[start]
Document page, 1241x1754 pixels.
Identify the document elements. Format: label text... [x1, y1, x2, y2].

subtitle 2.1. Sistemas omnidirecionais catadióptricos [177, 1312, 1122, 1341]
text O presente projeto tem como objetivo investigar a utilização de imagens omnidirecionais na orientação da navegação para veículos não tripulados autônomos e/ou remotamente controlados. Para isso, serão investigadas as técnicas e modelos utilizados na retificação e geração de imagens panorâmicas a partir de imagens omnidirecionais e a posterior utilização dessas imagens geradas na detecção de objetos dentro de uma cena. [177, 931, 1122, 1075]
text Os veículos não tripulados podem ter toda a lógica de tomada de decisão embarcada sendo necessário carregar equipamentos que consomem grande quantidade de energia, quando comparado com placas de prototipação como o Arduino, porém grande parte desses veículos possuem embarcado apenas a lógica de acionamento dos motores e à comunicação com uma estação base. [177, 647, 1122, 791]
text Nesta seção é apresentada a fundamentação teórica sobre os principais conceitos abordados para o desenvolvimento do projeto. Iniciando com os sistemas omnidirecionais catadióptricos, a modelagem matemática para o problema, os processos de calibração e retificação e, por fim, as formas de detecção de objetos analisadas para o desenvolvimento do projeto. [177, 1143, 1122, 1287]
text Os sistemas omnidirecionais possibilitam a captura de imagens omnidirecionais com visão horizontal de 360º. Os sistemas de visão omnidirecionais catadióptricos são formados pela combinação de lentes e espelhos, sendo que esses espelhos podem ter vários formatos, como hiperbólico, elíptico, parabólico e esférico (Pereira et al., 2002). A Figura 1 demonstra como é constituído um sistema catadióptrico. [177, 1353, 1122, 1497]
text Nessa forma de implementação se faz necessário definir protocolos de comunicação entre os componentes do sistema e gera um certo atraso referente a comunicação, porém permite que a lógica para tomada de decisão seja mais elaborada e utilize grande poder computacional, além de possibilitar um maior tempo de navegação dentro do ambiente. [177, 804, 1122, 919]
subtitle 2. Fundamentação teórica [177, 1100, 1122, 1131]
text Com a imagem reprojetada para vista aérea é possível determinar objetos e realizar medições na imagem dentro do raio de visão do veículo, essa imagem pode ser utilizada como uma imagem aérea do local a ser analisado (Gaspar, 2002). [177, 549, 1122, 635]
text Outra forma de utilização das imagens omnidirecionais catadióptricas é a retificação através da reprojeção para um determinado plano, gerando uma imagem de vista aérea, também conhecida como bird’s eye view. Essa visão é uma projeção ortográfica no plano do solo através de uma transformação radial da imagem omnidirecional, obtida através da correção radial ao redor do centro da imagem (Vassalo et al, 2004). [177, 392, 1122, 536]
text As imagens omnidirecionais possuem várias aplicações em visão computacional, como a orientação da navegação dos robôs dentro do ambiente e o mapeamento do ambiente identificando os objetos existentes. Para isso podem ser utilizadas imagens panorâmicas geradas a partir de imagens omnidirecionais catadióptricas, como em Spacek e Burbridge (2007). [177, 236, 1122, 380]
[end]
Job: Copy verbatim the lines from the one containing "subtitle 2.1. Sistemas" up to and including the one containing "text Os sistemas".

Response:
subtitle 2.1. Sistemas omnidirecionais catadióptricos [177, 1312, 1122, 1341]
text O presente projeto tem como objetivo investigar a utilização de imagens omnidirecionais na orientação da navegação para veículos não tripulados autônomos e/ou remotamente controlados. Para isso, serão investigadas as técnicas e modelos utilizados na retificação e geração de imagens panorâmicas a partir de imagens omnidirecionais e a posterior utilização dessas imagens geradas na detecção de objetos dentro de uma cena. [177, 931, 1122, 1075]
text Os veículos não tripulados podem ter toda a lógica de tomada de decisão embarcada sendo necessário carregar equipamentos que consomem grande quantidade de energia, quando comparado com placas de prototipação como o Arduino, porém grande parte desses veículos possuem embarcado apenas a lógica de acionamento dos motores e à comunicação com uma estação base. [177, 647, 1122, 791]
text Nesta seção é apresentada a fundamentação teórica sobre os principais conceitos abordados para o desenvolvimento do projeto. Iniciando com os sistemas omnidirecionais catadióptricos, a modelagem matemática para o problema, os processos de calibração e retificação e, por fim, as formas de detecção de objetos analisadas para o desenvolvimento do projeto. [177, 1143, 1122, 1287]
text Os sistemas omnidirecionais possibilitam a captura de imagens omnidirecionais com visão horizontal de 360º. Os sistemas de visão omnidirecionais catadióptricos são formados pela combinação de lentes e espelhos, sendo que esses espelhos podem ter vários formatos, como hiperbólico, elíptico, parabólico e esférico (Pereira et al., 2002). A Figura 1 demonstra como é constituído um sistema catadióptrico. [177, 1353, 1122, 1497]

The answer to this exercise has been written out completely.